The situation is governed by the following instance of a very general comparison principle (so general that I wouldn't even try to formulate it in full).
Let $f:[0,+\infty)\to[0,+\infty)$ be a decreasing function. Let $a_0=0$, $a_k=a_{k-1}+f(a_{k-1})$. Let $A(0)=0$, $A'(x)=f(A(x))$. Then for all $k$, we have $|a_k-A(k)|\le f(0)$.
Proof:
Let $k$ be the first index for which $a_k>A(k)+f(0)$ (if it exists). Then $a_{k-1}=a_k-f(a_{k-1})\ge a_k-f(0)>A(k)$, so $a_k-a_{k-1}\le f(A(k))$ while $A(k)-A(k-1)=\int_{k-1}^k f(A(t))\,dt\ge f(A(k))$, so we must already have $a_{k-1}>A(k-1)+f(0)$, contradicting the choice of $k$.

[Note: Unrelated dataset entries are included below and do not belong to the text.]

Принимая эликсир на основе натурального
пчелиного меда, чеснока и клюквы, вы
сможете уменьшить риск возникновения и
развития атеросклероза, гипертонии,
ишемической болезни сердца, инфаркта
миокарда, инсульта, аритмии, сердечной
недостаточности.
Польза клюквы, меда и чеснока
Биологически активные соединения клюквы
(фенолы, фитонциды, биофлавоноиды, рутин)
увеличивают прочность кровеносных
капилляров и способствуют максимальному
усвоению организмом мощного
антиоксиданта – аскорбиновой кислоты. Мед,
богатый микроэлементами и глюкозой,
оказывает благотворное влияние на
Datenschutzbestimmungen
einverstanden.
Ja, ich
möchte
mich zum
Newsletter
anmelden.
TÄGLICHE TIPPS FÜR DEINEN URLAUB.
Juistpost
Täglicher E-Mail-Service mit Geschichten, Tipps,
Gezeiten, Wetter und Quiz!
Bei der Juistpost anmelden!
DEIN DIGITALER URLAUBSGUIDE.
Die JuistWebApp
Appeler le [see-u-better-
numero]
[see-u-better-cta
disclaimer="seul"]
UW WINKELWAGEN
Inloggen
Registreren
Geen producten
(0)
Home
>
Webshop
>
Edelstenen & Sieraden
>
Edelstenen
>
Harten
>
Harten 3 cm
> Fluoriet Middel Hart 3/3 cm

Similarly, let $k$ be the first index for which $a_k<A(k)-f(0)$ (if it exists). Then $A(k-1)=A(k)-\int_{k-1}^k f(A(t))\,dt\ge A(k)-f(0)>a_k$, so $A(k)-A(k-1)=\int_{k-1}^k f(A(t))\,dt\le f(a_k)$ while $a_k-a_{k-1}=f(a_{k-1})\ge f(a_k)$, so we must already have $a_{k-1}<A(k-1)-f(0)$, contradicting the choice of $k$.
Now just solve the related differential equation and use the fact that $\log(1-1/n)\asymp 1/n$$\log(1-1/n)\asymp -1/n$ for large $n$.